Re: OT:Raised Beds
In a message dated 1/13/2003 9:57:52 AM Central Standard Time,
Autmirislvr@aol.com writes:
> Anyone with additional ideas? All remedies considered.
I make the following minimum assumptions: you are Southern, you are not
offended by receiving information you already know, and no one has a corner
on the thinking market.
Start by defining what end you ultimately wish to accomplish. One assumes you
want to create good garden soil, confine it in a manor that it will not
easily escape.
You already have surmised the existing soil is low in organic matter and
probably in sand. You need to address the question of how much organic matter
do I need to add? And, how much sand? Whether this is done all at once or a
little at a time effects only when the end is accomplished and the growth and
bloom production during that period of time.
An easy way to determine how much of each is needed is to take a
representative soil sample, place it in a gallon glass jar or other clear
glass container. Fill the jar 1/4 to 1/2 full of soil and the remainder with
water. The objective is to have a very low viscosity, homogeneous slurry.
Place the container in an undisturbed location until the contents settle and
the water becomes more or less clear. This takes from hours to days depending
on the specific gravity (weight for practical purposes) of the particles in
the soil. The sand layer actually settles out in minutes. The sediment in the
bottom will be in stratified layers. Some soil content will be floating on
the top but may ultimately settle. Remove the water without disturbing the
layers (siphon or turkey baster).
At this point, you may further dry the sediment in the oven below 150 degrees
F, or examine it as is. Determine percentage of the total sediment each
stratified layer represents using a tape measure. You can determine clay,
sand, composted organic matter and non-composted organic matter percentages
by examining the content of each of the stratified layers. If you dry the
mixture in the oven you have a permanent record of where you started. A piece
of paper with the same information is easier to store but harder to find. If
you desire, the oven dried layers may be crushed, remixed and used for a soil
test.
You now have a good soil profile and can determine how much of what you need
to add. The floating material is uncomposted organic matter. The top layer is
partially composted organic matter and the residual humus left over after
composting. I do not remember in what order the sand, silt and clay stratify
but it is obvious from observation. I think sand at the bottom, then silt
(clay and sand mixed), then clay. The top layer is the organic matter. Too,
if soil has a high gravel (big sand) content results can be skewed since the
voids in the bottom gravel layer will be filled with material from the next
layer up.
I find precious little information concerning ideal soils for irises. Too,
the "ideal" will depend on rainfall and frequency of same so it will vary
from area to area. But you might want to consider the following profile for a
good garden soil with some increase in the sand content as the end objective
in your beds since we get more rain than those less blessed parts of the
world. You want to wind up with roughly equal components of sand, silt, clay
and organic matter. You have to keep up with the approximate volume of what
you add.....more paper, more notes.
Most red clay soils are acidic in nature, rich in iron, and often rich in
plant nutrients. A soil test is mandatory. You might also want to consider
the higher above neutral you raise the pH, the lower the probability of soft
rot (add lime). I have successfully added soil amendments between iris rows
by shoveling a trench then filling with desired amendment (organic
matter/sand), then covering the trench. When bed gets redone a year or two
later, all is homoginzed with the tiller prior to replanting. I recall no ill
effects from doing so.
Your "tea" idea is interesting but I would suggest some caution and am not
saying do not try. I currently have some year old seedlings growing in a bed
prepared in stratified layers. A base layer of clay, topped with a layer of
course organic matter, and that topped with a layer of nutrient amended sand.

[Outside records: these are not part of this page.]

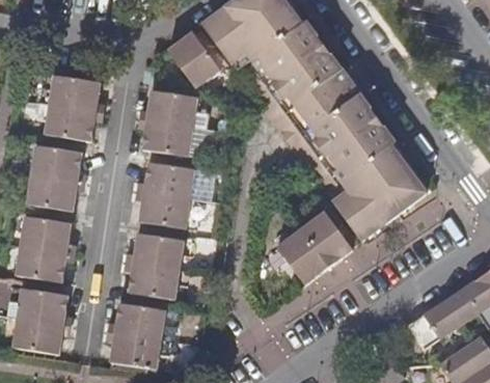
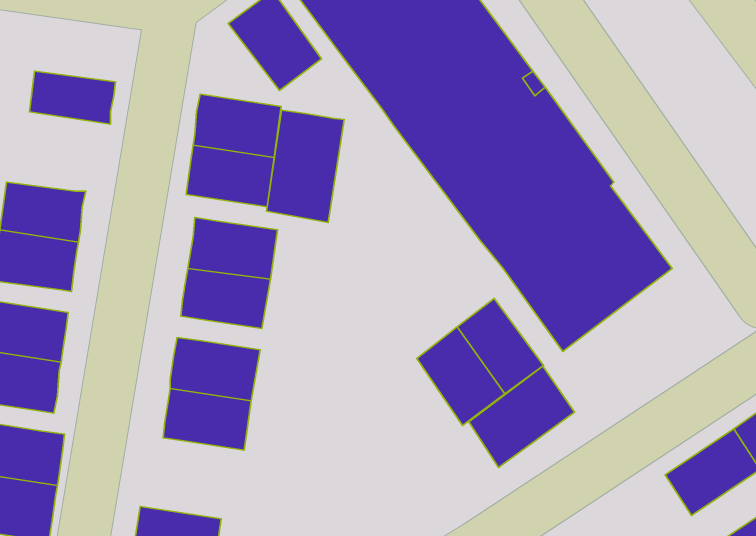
building: none -> [266,110,344,223]
building: [44,101,97,137] -> none
building: none -> [469,366,575,468]
building: [114,303,167,340] -> none

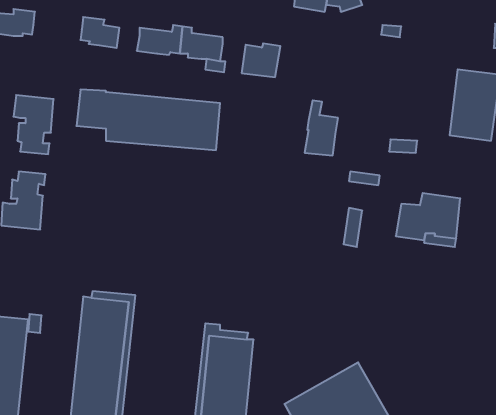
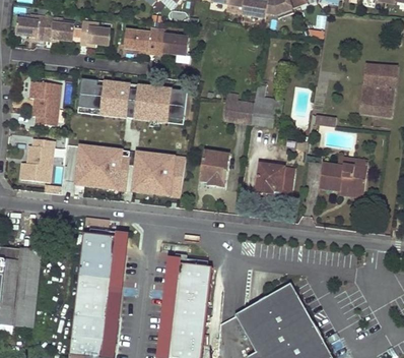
building: none -> [44,17,74,40]
building: [242,43,280,77] -> [222,98,252,123]
building: none -> [72,142,184,195]
building: none -> [200,152,228,186]
building: none -> [255,163,283,193]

The seedlings are planted in the sand layer. None are doing well. All are
alive, none have rotted (rot experiment). Point being, ill effects may be due
to the high concentration or poorly composted organic matter near the root
zone though it could be from nitrogen depletion or a myriad of other factors.
It is doubtful that it is from "tea" production since the tea would be
draining down and away form the root system.
I am not familiar with the plastic product you anticipate using. Plastic
fencing product with which I am familiar are not as low maintenace/attractive
as promoted after a few years. They succumb to green algae growth and require
washing to remain attractive.
I'm thinkin' no self respecting Southerner would consider anything other than
treated southern yellow pine (staked with a ground driven 2x4 every few feet
if you want the board to stay plumb). The treated lumber lasts at least 30
years. You might have to paint instead of wash. To do otherwise, why that's
heresy! <g>
Good luck with an interesting project,
Bill Burleson 7a/b
A bird doesn't sing because it has an answer; it sings because it has a song.